#### Supplied passage
Ladies Ladies! Please leave the construction up to the menfolk! Certainly y'all got some supper to cook or laundry to do! OOOOOOPS! I done stepped in the manure good didn;t I?

Ok, Mrs Slippy's Haint Blue Door is 30" Wide. The trim next to the door is 6" Trim. The Siding is 1X10 and 1X8 Common Boards with a Batten Strip. Again, the front of the Coop is 8', The depth of the Coop is 6' and the Height of the Coop is 6' 6" inside from bottom plate to top plate! Stud Spacing is 24" OC.

4 to 5 Birds, thats it...NO CHICKEN MATH HERE! Discipline is practiced at The Slippy House!



Seriously, y'all are great fun and I enjoyed the back and forth!
(Good GRACIOUS, I need more brown whisky!)


----------



## TomC

HaHaHa!!! Good luck with the "Chicken Math Discipline", and I'm afraid you may have done more than step in the manure my friend, you've done slipped, fell, and rolled in it.


----------



## Sylie

Slippy said:


> Ladies Ladies! Please leave the construction up to the menfolk! Certainly y'all got some supper to cook or laundry to do! OOOOOOPS! I done stepped in the manure good didn;t I?
> 
> Ok, Mrs Slippy's Haint Blue Door is 30" Wide. The trim next to the door is 6" Trim. The Siding is 1X10 and 1X8 Common Boards with a Batten Strip. Again, the front of the Coop is 8', The depth of the Coop is 6' and the Height of the Coop is 6' 6" inside from bottom plate to top plate! Stud Spacing is 24" OC.
> 
> 4 to 5 Birds, thats it...NO CHICKEN MATH HERE! Discipline is practiced at The Slippy House!
> 
> 
> 
> Seriously, y'all are great fun and I enjoyed the back and forth!
> (Good GRACIOUS, I need more brown whisky!)


HAHAHAHAHA no chicken math, omg that's so funny! I can't wait to see what happens next year ! *wipes laughter tears from eyes*


----------



## robin416

Well, the door is still safe. It would have to be 36 inches.


----------



## Sarah1up

I second the chicken math. I was only going to get 6. I went home with 20. Had to get two of each because I couldn’t decide on any one breed. Had we any source of water, I would have also come home with ducks. Looking to dig a pond now.... Good luck!


----------



## Slippy

Sarah1up said:


> I second the chicken math. I was only going to get 6. I went home with 20. Had to get two of each because I couldn't decide on any one breed. Had we any source of water, I would have also come home with ducks. Looking to dig a pond now.... Good luck!

#### List of tasks
(a) Answer from the chicken coop thread:
(i) How wide is Mrs Slippy's Haint Blue Door?
(ii) How many birds does Slippy say the coop will hold?
(iii) How many birds did Sarah1up go home with?
(b) Translate this sentence from the chicken coop thread into Spanish: "Had to get two of each because I couldn’t decide on any one breed."
(c) Resume the chicken coop thread with Slippy's reply to the Sarah1up post quoted at its end.
The data after this point comes from a separate source, not from the coop thread.

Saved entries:
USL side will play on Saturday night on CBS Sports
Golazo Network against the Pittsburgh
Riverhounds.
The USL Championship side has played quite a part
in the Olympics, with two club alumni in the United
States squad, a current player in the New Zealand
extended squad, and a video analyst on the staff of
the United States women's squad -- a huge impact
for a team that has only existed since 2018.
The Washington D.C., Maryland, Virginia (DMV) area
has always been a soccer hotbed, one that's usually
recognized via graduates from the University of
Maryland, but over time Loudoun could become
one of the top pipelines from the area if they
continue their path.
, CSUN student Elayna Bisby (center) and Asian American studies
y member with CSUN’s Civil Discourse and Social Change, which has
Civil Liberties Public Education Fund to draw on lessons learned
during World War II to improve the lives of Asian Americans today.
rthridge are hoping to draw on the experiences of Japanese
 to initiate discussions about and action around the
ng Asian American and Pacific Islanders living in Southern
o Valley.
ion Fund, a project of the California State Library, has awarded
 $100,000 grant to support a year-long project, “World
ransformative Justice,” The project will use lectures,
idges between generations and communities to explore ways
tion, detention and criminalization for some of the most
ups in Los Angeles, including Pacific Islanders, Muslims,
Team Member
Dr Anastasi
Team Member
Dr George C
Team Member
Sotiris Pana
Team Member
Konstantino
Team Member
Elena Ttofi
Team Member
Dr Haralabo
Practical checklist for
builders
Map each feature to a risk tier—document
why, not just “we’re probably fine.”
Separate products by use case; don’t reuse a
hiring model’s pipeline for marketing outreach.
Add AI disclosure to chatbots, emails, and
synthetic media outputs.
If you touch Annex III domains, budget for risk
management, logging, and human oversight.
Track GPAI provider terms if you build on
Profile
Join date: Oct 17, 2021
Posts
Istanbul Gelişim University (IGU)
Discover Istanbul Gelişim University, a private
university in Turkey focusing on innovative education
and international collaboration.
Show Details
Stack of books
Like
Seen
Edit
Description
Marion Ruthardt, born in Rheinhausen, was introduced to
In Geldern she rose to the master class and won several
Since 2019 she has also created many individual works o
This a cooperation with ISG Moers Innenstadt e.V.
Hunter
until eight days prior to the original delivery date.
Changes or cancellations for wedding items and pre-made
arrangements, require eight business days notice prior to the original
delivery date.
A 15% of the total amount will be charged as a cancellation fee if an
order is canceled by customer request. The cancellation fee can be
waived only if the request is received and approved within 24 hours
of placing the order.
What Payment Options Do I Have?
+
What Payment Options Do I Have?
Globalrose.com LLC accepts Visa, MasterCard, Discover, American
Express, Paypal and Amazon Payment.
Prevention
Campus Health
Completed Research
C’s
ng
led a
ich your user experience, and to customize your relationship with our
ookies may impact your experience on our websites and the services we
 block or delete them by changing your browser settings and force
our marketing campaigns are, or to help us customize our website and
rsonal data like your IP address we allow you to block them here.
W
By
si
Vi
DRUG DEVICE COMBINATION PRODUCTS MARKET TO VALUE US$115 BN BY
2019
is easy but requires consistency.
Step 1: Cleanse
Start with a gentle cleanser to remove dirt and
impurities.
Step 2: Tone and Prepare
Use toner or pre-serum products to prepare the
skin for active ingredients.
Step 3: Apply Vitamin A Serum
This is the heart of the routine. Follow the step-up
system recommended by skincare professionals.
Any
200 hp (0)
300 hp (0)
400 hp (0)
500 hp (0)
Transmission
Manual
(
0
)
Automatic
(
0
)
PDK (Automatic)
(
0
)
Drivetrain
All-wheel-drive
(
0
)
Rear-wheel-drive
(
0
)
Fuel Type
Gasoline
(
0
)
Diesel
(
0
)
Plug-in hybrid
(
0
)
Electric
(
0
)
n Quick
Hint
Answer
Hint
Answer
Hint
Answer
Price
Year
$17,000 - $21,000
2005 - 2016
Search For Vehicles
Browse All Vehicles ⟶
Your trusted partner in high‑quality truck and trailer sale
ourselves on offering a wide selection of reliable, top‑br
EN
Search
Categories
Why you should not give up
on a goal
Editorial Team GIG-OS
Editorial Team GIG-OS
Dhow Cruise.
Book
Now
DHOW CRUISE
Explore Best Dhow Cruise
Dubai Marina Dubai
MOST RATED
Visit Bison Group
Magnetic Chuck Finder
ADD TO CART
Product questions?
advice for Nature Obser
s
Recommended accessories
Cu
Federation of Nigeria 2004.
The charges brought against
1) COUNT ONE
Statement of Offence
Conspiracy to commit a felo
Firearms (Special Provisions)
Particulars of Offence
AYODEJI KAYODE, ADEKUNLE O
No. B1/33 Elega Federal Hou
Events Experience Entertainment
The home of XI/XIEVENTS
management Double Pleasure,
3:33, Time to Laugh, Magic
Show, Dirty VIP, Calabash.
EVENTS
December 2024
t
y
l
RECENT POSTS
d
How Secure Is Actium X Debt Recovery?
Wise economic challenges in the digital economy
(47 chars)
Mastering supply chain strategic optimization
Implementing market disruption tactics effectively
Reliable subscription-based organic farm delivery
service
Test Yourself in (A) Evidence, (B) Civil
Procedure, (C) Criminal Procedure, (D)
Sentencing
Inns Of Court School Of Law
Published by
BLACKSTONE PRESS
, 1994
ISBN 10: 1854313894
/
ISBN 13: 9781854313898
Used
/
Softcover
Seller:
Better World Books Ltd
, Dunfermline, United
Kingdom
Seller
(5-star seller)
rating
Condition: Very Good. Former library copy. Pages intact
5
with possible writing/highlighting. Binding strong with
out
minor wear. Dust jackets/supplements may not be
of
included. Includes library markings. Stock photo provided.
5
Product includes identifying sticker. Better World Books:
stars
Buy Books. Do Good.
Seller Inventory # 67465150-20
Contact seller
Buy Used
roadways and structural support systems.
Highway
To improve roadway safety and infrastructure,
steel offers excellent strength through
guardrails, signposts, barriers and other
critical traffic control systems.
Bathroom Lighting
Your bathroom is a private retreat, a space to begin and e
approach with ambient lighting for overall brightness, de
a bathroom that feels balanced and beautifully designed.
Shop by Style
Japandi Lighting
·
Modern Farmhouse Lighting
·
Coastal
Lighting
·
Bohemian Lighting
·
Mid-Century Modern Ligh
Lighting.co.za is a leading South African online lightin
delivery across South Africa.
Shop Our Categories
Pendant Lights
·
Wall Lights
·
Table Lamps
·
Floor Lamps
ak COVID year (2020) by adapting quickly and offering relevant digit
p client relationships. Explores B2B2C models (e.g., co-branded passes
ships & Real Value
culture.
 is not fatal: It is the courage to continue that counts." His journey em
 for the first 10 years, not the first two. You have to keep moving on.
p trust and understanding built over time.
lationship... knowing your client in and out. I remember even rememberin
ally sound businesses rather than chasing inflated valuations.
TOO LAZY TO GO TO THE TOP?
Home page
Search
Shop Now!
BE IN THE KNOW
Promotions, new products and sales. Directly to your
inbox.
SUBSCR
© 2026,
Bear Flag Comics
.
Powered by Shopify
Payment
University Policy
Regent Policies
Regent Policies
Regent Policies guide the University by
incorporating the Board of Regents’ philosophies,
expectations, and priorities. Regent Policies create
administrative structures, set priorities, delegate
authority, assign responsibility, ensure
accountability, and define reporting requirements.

#### Results for the exercise
(a)
(i) 30 inches.
(ii) 4 to 5 birds.
(iii) 20.

(b) Tuve que llevarme dos de cada una porque no podía decidirme por ninguna raza en particular.

(c)
Appreciate it @Sarah1up

But I'm here to tell all you chicks, Slippy got DISCIPLINE! My only Kryptonite is Firearm Math when it comes to how many guns will fit in my safes, so I just go out and buy another safe! Then I filler up!

Won't work on me with Chickens, I tell ya...'cause I gots DISCIPLINE!


----------



## robin416

So did Tom until he took his wife and daughter with him. I forget how many he got at first when he went alone, pretty sure it was less than ten. You saw the numbers he has now. 

So, it may not be up to you and how disciplined (cough) you think you are. 

You know, I did eventually allow my chickens out out. The non Silkie ones. But I had my dogs and the Guineas to protect them.


----------



## Sarah1up

Okay, so I’m going to tell you the reasoning behind my chicken math (this is how I went from six to ten all the way up to 20). You’ve said you’ve never had chickens before so this might help you maintain your “discipline”. I did not get all sex linked chickens. I did get some, but mostly sexed pullets. There is a 10% chance of getting a cockerel (and that pretty much means if you get more than 10% roosters then you get your money back for the overage. It’s no guarantee that you won’t possibly get more.) So I had to account for that possibility in my “math” of how many hens to get since I really wouldn’t have access to chicks till next year, depending on how many I got. You can’t order two more chicks from the hatchery. Now, I would have been fine with ten according to math round one. But then it occurred to me that if one of the chicks was a rooster... well I wouldn’t have a hen of that variety at all. I decided to get two of each variety just in case. This still could have left me with ten chickens. Until I get to the feed stores. Where I found a total of ten different varieties of chickens and couldn’t choose between them. (Cue the Broadway performer singing “Chicken Maaaath” with jazz hands and a sparkling jacket for the grand finale as the curtain slowly descends toward the stage.) So, you may consider getting a sex linked chicken, or if you know someone you might be able to get some already laying hens and have no issues with the pitfalls of chicken math. Until you see all the beautiful varieties. Thank goodness for your discipline!


----------



## robin416

Slippy, check out this nesting arrangement: https://www.chickenforum.com/gallery/657/ The 2by should be higher but it's a pretty good idea overall.

What probably happened in the end that most of the girls used just one nest. They're kind of funny like that.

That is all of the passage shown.